I see myself in Boskostudio. Locked in an interior world, I seek meaning in the sensual, in poetry, in spirituality, in drugs, in not taking drugs. As a teenager dipping into culture, I, too, passionately read and listened to all the authors and musicians quoted in Boskostudio, from T. S. Eliot and Allen Ginsberg to Jean Genet and Patti Smith. Many of them proposed that however grim this world might seem, it could be revolutionized for the better. I later turned to books laced with sinister sarcasm, by Michel Houllebecq and Brett Easton Ellis, and played on repeat songs like Leonard Cohen’s “Everybody Knows” that outline the failure, betrayal, and anguish of those hopes. Only in punk, poetry, art, and sundry subcultures did the defeat not feel total: Even if we could not save the world, we could maybe save each other. And perhaps that is enough. But that luscious escape into voluptuary seclusion always beckons. Huysmans’s garden of poisonous flowers, exquisite library, gallery of favorite paintings more hallucinatory than real, and collection of perfumes fetid, floral, and intoxicating constitute one such closed universe, and Boskostudio another; both were designed for personal pleasure and eventual destruction. If the world is doomed, what is the difference between the decadent’s retreat into sensuality and the ascetic’s rejection of the flesh?

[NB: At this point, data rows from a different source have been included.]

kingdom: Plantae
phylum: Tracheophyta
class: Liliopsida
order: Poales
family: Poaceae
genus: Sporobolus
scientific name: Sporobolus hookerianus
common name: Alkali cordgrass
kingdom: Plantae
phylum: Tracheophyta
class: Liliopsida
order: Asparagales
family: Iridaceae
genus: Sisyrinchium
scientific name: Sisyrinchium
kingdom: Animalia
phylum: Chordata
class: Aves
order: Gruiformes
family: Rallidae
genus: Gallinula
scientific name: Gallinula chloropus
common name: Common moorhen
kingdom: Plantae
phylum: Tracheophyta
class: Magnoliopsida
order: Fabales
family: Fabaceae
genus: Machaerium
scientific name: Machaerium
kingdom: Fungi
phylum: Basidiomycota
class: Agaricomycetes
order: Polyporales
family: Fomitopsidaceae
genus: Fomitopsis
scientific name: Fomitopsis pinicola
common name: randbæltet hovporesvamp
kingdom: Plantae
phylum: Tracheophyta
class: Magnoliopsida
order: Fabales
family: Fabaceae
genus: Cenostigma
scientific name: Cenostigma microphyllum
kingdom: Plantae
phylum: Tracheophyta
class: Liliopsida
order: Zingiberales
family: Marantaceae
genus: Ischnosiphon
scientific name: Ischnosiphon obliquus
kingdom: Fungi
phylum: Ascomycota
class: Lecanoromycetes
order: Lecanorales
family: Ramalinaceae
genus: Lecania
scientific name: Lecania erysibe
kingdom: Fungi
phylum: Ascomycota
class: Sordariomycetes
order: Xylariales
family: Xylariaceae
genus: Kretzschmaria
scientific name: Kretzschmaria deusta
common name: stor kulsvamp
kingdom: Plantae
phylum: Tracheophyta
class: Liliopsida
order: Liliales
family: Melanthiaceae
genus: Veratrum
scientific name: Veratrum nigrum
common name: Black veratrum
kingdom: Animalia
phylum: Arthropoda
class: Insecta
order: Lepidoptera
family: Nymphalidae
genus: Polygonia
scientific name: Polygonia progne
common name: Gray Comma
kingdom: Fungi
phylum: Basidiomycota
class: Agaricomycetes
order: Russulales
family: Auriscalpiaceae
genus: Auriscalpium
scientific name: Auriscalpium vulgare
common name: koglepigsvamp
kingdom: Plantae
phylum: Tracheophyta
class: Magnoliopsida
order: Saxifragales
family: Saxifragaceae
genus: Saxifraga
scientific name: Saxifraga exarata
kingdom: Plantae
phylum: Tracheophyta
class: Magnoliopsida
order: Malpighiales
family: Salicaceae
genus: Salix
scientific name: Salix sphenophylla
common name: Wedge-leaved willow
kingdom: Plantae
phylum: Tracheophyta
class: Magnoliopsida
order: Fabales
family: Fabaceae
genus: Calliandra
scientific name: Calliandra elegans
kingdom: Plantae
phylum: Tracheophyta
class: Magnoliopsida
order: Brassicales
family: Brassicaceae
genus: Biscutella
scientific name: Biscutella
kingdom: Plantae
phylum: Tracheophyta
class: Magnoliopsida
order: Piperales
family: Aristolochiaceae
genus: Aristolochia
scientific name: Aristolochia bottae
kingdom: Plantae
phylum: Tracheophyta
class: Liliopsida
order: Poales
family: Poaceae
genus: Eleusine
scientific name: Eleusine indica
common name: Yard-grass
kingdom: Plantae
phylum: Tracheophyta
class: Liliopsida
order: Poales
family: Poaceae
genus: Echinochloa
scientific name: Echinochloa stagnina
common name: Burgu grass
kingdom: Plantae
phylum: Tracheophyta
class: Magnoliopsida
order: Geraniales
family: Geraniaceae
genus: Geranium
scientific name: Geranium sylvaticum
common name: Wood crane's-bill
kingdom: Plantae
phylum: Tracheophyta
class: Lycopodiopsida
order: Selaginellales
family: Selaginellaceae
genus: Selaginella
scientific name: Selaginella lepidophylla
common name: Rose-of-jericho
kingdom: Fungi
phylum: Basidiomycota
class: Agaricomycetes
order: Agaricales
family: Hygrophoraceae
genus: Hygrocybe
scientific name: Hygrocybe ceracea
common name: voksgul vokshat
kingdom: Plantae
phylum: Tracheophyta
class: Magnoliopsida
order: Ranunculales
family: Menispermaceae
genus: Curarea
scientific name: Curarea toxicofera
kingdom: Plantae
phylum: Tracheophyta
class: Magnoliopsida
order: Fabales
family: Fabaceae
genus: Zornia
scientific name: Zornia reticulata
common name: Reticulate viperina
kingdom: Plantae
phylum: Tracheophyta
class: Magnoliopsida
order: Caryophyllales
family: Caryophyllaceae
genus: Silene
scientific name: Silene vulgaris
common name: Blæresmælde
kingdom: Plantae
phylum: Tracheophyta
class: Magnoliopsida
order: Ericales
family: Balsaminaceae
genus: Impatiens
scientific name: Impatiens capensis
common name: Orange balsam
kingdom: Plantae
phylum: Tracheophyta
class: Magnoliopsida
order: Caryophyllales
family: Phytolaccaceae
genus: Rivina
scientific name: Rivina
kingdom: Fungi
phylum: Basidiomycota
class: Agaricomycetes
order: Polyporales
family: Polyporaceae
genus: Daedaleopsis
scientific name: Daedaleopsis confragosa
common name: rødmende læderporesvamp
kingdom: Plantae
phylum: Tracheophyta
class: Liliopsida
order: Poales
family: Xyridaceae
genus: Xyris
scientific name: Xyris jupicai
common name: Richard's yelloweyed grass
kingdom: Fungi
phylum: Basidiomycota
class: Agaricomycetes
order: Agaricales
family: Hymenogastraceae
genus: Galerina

Throughout the section of Boskostudio included in “Psycho Salon” were meditations on mortality excerpted from Eliot’s 1936–42 masterpiece The Four Quartets and printed on the trapezoidal bases of a trio of sculptures titled Hare Krishna Lamps, 1997, as well as on the base of a dancing Shiva (One Day at a Time, ca. 1996–97). (Eliot’s third quartet invokes Krishna’s teachings.) The poet’s verses could be interpreted as an elegy for those sailors who, knowing it might be their end, set out to sea, and for their loved ones who might never see them return—a faded rose, a regret of the future. “People change, and smile: but the agony abides,” wrote Eliot. The line is printed beneath the figure of Shiva next to the slogan of the twelve-step recovery program Alcoholics Anonymous: “One Day at a Time.” The main theme of The Four Quartets is time; in its finale, Eliot folds the end into a beginning: “And all shall be well and / All manner of thing shall be well / When the tongues of flame are in-folded / Into the crowned knot of fire / And the fire and the rose are one.” Boskovich painted this stanza above his fireplace, its final line ending behind the wrought-iron screen. Both poet and artist point to a cycle of eternal return. All things are recovered in time.
“John Boskovich” runs March 6 – April 19 at David Lewis Gallery in New York.
Andrew Berardini is a writer in Los Angeles. He co-curated the Estonian Pavilion at the 2019 Venice Biennale.